Колонка · Общество

Сидеть, пока они сидят

Чанышева, Орлов*, Кагарлицкий*. Что означает практика пересмотра приговоров по политическим делам в сторону ужесточения наказания

Леонид Никитинский, обозреватель «Новой»

Лилия Чанышева в суде. Фото: AP / TASS

4 марта, спустя три дня после похорон Алексея Навального, Шестой кассационный суд общей юрисдикции в Самаре по жалобе прокуратуры Башкортостана на «чересчур мягкий», по ее мнению, приговор экс-главе штаба Навального** в Уфе Лилии Чанышевой* вернул ее дело в Верховный суд Башкортостана. Это и предупреждение всем, кто не побоялся прийти на похороны Навального, — слушание было назначено раньше, но после впечатляющего прощания в Москве решение суда в Самаре никаким другим быть уже и не могло.

За неполный месяц это третий случай ужесточения наказания по требованию органов обвинения на стадии рассмотрения дела в суде: 13 февраля Апелляционный военный суд заменил на реальное лишение свободы штраф левому философу профессору Борису Кагарлицкому*; 27 февраля то же самое в отношении правозащитника Олега Орлова* сделал Головинский районный суд Москвы; очень мало сомнений в том, что и в случае с Чанышевой суд в Уфе прислушается к требованиям прокуратуры.

Возможность пересмотра приговора в сторону ухудшения положения подсудимого — вопрос не новый и крайне спорный.

Во многих правовых системах «поворот к худшему» на этой стадии вообще не допускается, в других, в том числе в России, усложнен и до сих пор применялся редко. Статья 389.15.УПК РФ указывает в числе оснований для отмены или изменения судебного решения в апелляции «несправедливый приговор», а статья 389.24 уточняет, что он может быть изменен к худшему по жалобе потерпевшего или по представлению прокурора. Производство в кассационной инстанции вовсе не допускает пересмотра приговора в сторону ухудшения — поэтому Кассационный суд в Самаре и вернул дело в Уфу. Ни в одном из перечисленных дел реальных потерпевших не было, «потерпевшей стороной» в теории считается государство и общество.

Лилия Чанышева, отказавшаяся уехать из России, как поступило большинство активистов «штабов Навального», стала первой, кто был осужден за организацию экстремистского сообщества — даже на два месяца раньше него самого.
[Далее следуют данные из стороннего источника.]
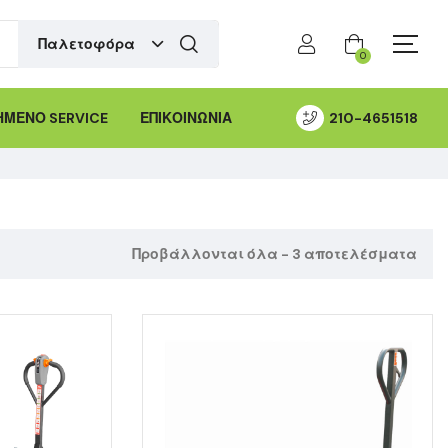
Παλετοφόρα
0
ΜΕΝΟ SERVICE
ΕΠΙΚΟΙΝΩΝΙΑ
210-4651518
Προβάλλονται όλα - 3 αποτελέσματα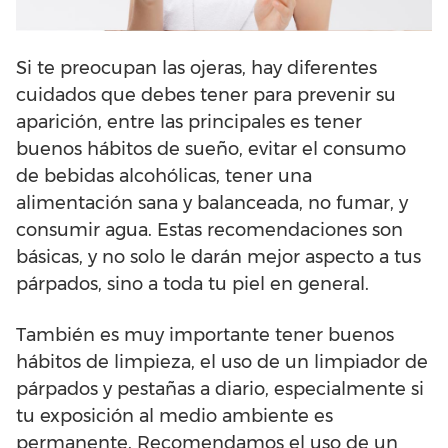
Si te preocupan las ojeras, hay diferentes
cuidados que debes tener para prevenir su
aparición, entre las principales es tener
buenos hábitos de sueño, evitar el consumo
de bebidas alcohólicas, tener una
alimentación sana y balanceada, no fumar, y
consumir agua. Estas recomendaciones son
básicas, y no solo le darán mejor aspecto a tus
párpados, sino a toda tu piel en general.
También es muy importante tener buenos
hábitos de limpieza, el uso de un limpiador de
párpados y pestañas a diario, especialmente si
tu exposición al medio ambiente es
permanente. Recomendamos el uso de un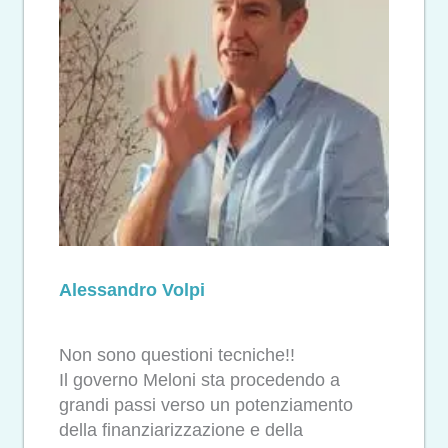
Alessandro Volpi
Non sono questioni tecniche!!
Il governo Meloni sta procedendo a
grandi passi verso un potenziamento
della finanziarizzazione e della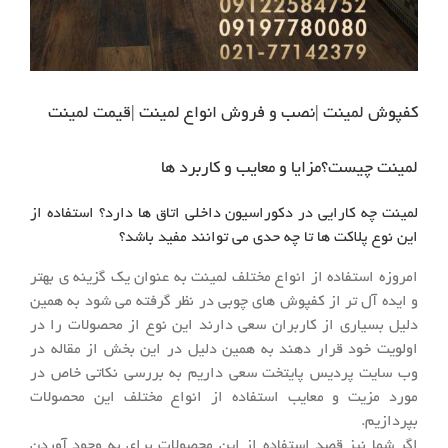
کفپوش لمینت |نصب و فروش انواع لمینت |قیمت لمینت
لمینت چیست؟مزایا و معایب و کاربرد ها
لمینت چه کارایی در دکوراسیون داخلی اتاق ها دارد؟ استفاده از
این نوع پلاکت ها تا چه حدی می توانند مفید باشد؟
امروزه استفاده از انواع مختلف لمینت به عنوان یک گزینه ی بهتر
و ایده آل تر از کفپوش های چوبی در نظر گرفته می شود به همین
دلیل بسیاری از کاربران سعی دارند این نوع از محصولات را در
اولویت خود قرار دهند به همین دلیل در این بخش از مقاله در
وب سایت پردیس پایتخت سعی داریم به بررسی نکاتی خاص در
مورد مزیت و معایب استفاده از انواع مختلف این محصولات
بپردازیم.
اگر شما نیز قصد استفاده از این محصولات برای به وجود آوردن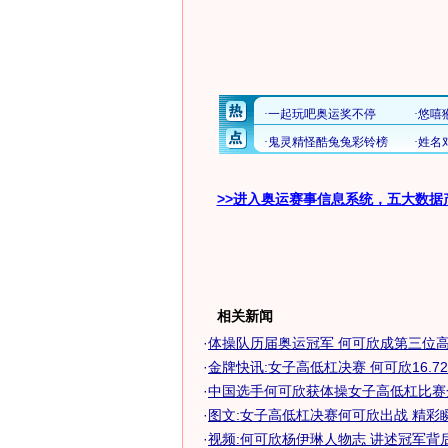
>>进入奥运赛事信息系统，五大数据
相关新闻
·
体操队历届奥运冠军 何可欣成第三位高低
·
金牌快讯:女子高低杠决赛 何可欣16.7
·
中国选手何可欣获体操女子高低杠比赛
·
图文:女子高低杠决赛何可欣出战 精彩
·
视频:何可欣杨伊琳人物志 讲述冠军背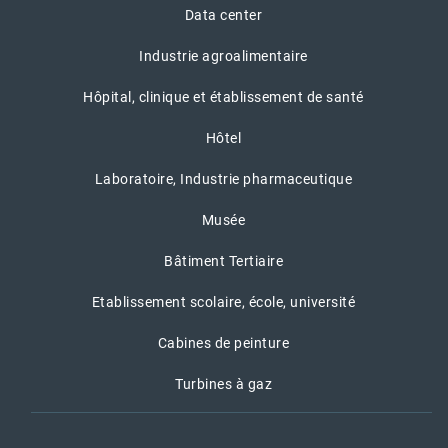
Data center
Industrie agroalimentaire
Hôpital, clinique et établissement de santé
Hôtel
Laboratoire, Industrie pharmaceutique
Musée
Bâtiment Tertiaire
Etablissement scolaire, école, université
Cabines de peinture
Turbines à gaz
Она была задержана в ноябре 2021 года, а 14 июня 2023 года приговорена Кировским райсудом Уфы к 7,5 года лишения свободы, срок наказания был оставлен таким же в апелляции, хотя в Уфе прокуратура требовала 12, а сегодня в Самаре (где речь о конкретных сроках идти вовсе не могла) великодушно снизила планку до десяти.

Три случая подряд — это уже практика. Какие же выводы можно из этого сделать? Первый заключается в том, что в нынешних условиях не объявленного чрезвычайного положения суды «отстают» и в отдельных случаях — с учетом личностей «преступников» и «опасности» их деяний — пытаются выносить приговоры по нижней планке. Но органы прокуратуры и следствия их «поправляют» — скорее всего, привлекая для этого какой-то «административный ресурс», к которому они ближе.

Второй наш вывод — это скорее вопрос. В ситуации, когда никто не знает, что ждет нас всех через месяц: 7,5 (реально пять с учетом отбытого в СИЗО), 12 или 10 лет — не все ли едино? 

Неужели в прокуратуре так уверены, что за пять лет не случится ничего, что может сделать эти приговоры, скажем так, нерелевантными?

Да, они на это рассчитывают и стараются убедить в этой перспективе в первую очередь себя. Вся перевернутая с ног на голову (полиция сверху, суд внизу) машина правосудия работает еще и как медиа. «The Medium is the Message», — объяснил Маршалл Маклюэн. Сегодняшний месседж из Самары означает: «Не надейтесь, так будет всегда». Но история не знает слова «всегда».

* Минюст включил в реестр «иноагентов».

** Судом признаны экстремистской организацией, их деятельность в России запрещена.